Now I do have an additional testsuite for master-next - the boilpot.
I fully realize rejecting things late is super expensive on everybody
and that's why all the things I could do automatic feedback on
individual patches super early on (the gerrit janitor and such).

But the boilpot is expensive. It takes days to weeks of intensive load
testing. While I'd love to subject every patch to this stress testing,
I only have one (now two) systems capable of this.

> It means that I can pass all the auto testing and get all the reviews
> and still there is a question mark over if/when it will land.  For me
> that created a sense of helplessness that was quite demotivating.
> Obviously it is good to find bugs, and those bugs need to be fixed,
> but
> they don't need to prevent landing.

Landing known buggy code sounds counter-productive. It increases the
number of failed tests and that makes new breakage harder to see and
hides some further breakage that would happen later in the already
broken codepath but ended up not being reached due to an earlier known
problem.

The other problem (you also see it spades with static code analysis) is
once the buggy problem has landed - the motivation on the part of
original developer suddenly vanes as they have other things to move to
now (not always the case, of course, but a very real concern).
Sure if there's no action for some time the patch could be reverted,
but that's even more expensive esp. as there could be other patches
building up not top preventing clear reverts and such.

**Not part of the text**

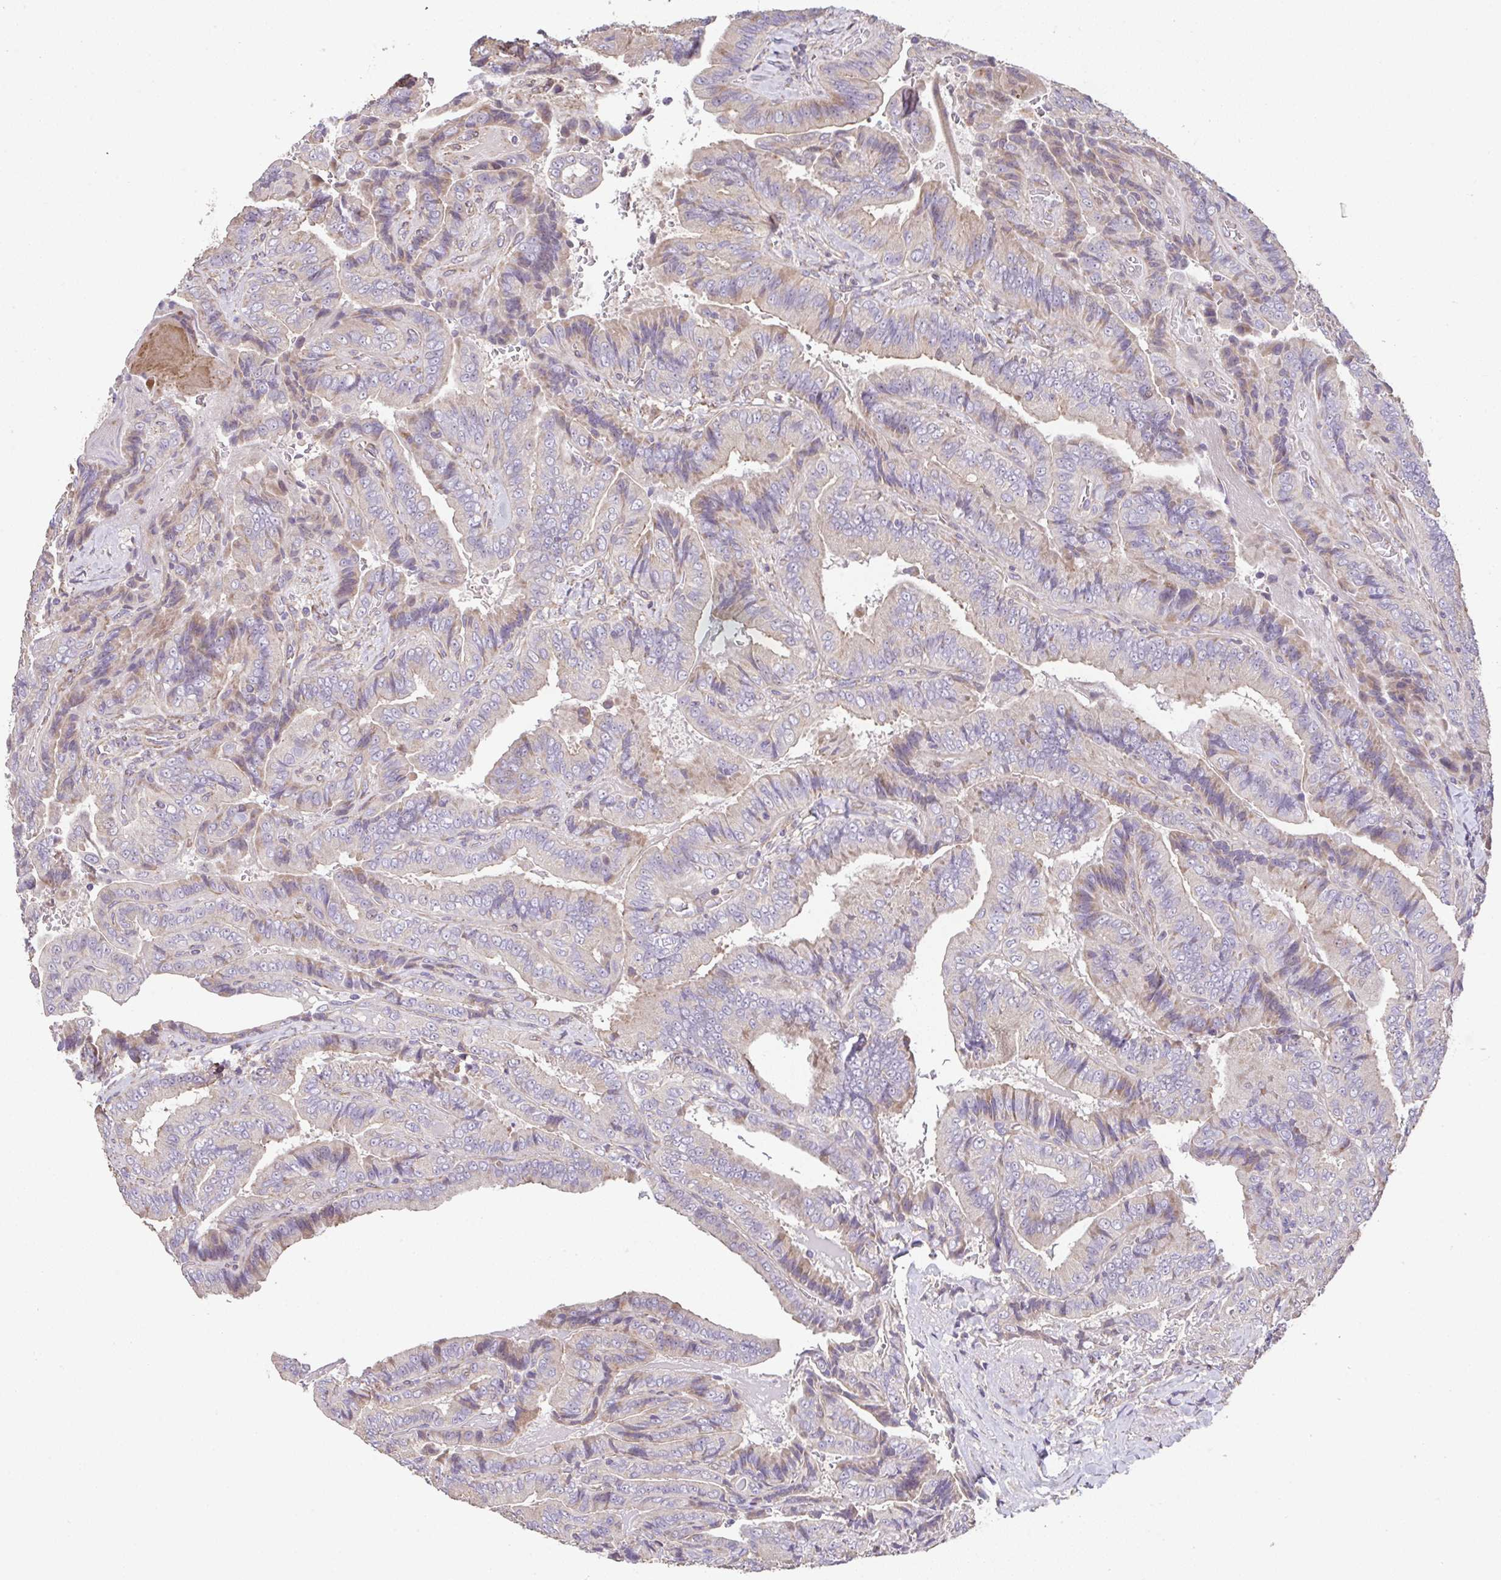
{"staining": {"intensity": "weak", "quantity": "<25%", "location": "cytoplasmic/membranous"}, "tissue": "thyroid cancer", "cell_type": "Tumor cells", "image_type": "cancer", "snomed": [{"axis": "morphology", "description": "Papillary adenocarcinoma, NOS"}, {"axis": "topography", "description": "Thyroid gland"}], "caption": "Tumor cells show no significant protein positivity in thyroid cancer (papillary adenocarcinoma).", "gene": "RUNDC3B", "patient": {"sex": "male", "age": 61}}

> I would feel more motivated if there were a clear process that was
> followed most of the time whereby once a series passed auto-testing
> and
> had sufficient reviews it would be expected to land e.g.  the next
> Monday.  Maybe it doesn't land in master, maybe in something else
> that
> gets merged after a stabilisation window, but it should land.

that's master-next, right? Granted we don't do specific stabilization
there and I do not have a good solution for predictable boilpot runs.

If you want to avoid surprises for your patches, I can publish my
boilpot scripts and you can run your own instance if you have the
hardware.
Or we can find some sponsors to have some sort of a shared public
instance where people could drop their patches to?

> If asynchronous testing then reports a problem that needs to be
> addressed.  Worst-case the patch might be reverted but that would be
> rare.  Often a small fix will make the problem go away.

The "small fix" better be reviewed in the full context though. Sure,
usually it's fine, but usually all patches are fine, the kind of
problems the boilpot finds are convoluted though.